To do: Report each line of the data that has "Моторное" somewhere in it.

Saved entries:
::::::

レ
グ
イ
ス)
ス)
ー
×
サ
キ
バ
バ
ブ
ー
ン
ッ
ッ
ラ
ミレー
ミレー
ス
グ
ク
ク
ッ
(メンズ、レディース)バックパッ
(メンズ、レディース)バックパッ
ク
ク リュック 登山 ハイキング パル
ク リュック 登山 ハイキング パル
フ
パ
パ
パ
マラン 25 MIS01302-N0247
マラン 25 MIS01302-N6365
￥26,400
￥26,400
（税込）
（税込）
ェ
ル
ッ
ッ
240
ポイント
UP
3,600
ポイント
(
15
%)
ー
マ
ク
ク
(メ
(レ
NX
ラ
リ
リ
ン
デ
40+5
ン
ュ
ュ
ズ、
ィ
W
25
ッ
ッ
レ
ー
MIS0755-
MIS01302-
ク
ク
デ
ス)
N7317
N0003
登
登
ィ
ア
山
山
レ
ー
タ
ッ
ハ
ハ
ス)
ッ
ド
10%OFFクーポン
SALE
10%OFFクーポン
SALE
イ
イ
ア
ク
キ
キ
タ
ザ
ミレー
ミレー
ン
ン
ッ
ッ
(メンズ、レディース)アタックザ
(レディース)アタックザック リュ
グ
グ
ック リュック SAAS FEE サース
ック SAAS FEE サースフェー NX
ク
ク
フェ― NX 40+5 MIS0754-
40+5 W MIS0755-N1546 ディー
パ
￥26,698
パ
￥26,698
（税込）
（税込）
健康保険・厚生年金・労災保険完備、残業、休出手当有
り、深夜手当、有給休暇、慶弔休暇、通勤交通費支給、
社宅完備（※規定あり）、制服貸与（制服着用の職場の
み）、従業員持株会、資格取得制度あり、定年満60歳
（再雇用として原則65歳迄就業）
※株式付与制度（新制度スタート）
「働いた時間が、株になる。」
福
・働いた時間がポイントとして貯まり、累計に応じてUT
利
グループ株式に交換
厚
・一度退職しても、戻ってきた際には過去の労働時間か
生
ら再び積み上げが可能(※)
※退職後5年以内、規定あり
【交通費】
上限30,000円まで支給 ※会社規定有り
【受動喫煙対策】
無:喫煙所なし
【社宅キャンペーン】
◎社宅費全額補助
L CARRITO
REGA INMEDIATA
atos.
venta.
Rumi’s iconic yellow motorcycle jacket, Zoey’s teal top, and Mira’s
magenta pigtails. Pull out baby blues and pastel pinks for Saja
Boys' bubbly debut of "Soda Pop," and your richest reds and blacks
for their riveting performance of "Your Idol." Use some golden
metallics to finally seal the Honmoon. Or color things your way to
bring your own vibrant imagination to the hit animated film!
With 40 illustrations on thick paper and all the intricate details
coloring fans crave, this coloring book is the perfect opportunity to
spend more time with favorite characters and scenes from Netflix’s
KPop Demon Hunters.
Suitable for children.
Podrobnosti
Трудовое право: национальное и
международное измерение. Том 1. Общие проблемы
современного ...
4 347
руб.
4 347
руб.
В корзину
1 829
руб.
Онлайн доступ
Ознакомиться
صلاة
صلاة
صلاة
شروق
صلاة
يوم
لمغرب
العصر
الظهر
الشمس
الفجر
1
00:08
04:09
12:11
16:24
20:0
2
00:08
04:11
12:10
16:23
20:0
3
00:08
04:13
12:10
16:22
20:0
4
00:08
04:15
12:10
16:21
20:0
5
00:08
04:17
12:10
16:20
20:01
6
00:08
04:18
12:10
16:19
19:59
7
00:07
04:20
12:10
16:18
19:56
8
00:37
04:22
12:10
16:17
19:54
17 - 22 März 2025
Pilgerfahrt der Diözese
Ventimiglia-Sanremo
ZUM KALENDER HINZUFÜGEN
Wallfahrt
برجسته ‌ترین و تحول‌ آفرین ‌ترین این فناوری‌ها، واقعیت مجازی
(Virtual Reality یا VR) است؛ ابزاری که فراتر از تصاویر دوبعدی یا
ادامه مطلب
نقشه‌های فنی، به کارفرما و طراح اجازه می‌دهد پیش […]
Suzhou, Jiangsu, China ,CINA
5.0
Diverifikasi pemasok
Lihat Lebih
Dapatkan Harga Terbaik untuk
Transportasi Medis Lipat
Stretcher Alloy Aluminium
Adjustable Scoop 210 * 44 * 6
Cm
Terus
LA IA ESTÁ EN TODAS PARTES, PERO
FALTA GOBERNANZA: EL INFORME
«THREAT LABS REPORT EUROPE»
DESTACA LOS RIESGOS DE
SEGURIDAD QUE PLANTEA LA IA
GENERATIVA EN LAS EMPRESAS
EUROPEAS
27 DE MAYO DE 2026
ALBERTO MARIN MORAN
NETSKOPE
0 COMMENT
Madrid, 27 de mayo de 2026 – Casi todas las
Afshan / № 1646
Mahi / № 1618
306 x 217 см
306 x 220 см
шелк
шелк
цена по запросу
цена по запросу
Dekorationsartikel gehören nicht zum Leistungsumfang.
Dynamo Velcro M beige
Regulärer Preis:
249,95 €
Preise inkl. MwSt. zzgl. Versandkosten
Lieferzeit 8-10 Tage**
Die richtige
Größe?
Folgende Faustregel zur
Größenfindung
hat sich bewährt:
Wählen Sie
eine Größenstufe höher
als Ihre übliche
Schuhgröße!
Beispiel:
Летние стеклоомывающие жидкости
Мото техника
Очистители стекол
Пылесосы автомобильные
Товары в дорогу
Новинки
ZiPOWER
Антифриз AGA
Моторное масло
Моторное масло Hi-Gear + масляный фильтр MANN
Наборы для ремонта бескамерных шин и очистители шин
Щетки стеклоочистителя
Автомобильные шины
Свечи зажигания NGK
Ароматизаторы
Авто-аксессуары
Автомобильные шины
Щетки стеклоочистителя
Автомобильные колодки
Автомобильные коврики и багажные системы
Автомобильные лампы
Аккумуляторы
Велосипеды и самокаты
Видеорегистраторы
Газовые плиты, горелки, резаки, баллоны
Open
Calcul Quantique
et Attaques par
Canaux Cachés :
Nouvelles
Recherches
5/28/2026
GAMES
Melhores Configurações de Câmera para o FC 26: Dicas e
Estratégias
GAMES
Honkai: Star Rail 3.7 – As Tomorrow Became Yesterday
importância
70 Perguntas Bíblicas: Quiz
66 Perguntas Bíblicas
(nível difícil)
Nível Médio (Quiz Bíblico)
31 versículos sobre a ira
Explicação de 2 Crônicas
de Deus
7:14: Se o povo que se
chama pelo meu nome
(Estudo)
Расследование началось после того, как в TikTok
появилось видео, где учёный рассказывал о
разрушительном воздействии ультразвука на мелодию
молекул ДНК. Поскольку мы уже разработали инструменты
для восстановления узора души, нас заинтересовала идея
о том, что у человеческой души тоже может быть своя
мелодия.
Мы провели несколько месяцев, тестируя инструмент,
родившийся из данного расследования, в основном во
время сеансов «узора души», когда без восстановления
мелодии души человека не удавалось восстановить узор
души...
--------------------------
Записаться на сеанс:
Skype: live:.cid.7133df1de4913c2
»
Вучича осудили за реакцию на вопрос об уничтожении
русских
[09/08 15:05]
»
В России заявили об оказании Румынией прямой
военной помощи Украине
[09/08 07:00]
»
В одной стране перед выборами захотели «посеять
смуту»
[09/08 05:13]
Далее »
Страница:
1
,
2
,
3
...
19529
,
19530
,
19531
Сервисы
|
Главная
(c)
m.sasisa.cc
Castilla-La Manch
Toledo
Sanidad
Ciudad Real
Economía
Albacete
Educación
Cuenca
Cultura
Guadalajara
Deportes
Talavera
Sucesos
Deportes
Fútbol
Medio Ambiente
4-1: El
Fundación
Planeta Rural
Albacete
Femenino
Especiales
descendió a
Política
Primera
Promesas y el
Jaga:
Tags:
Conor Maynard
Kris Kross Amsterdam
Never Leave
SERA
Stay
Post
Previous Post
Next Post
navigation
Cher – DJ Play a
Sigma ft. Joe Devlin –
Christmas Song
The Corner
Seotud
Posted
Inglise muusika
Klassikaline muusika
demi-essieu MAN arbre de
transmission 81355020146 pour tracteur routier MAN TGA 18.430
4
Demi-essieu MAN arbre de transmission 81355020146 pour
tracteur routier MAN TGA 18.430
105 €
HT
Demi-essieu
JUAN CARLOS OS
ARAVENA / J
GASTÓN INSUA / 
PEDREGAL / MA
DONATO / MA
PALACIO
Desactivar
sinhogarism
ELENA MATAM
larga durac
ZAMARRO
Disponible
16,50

::::::

Task response:
Моторное масло
Моторное масло Hi-Gear + масляный фильтр MANN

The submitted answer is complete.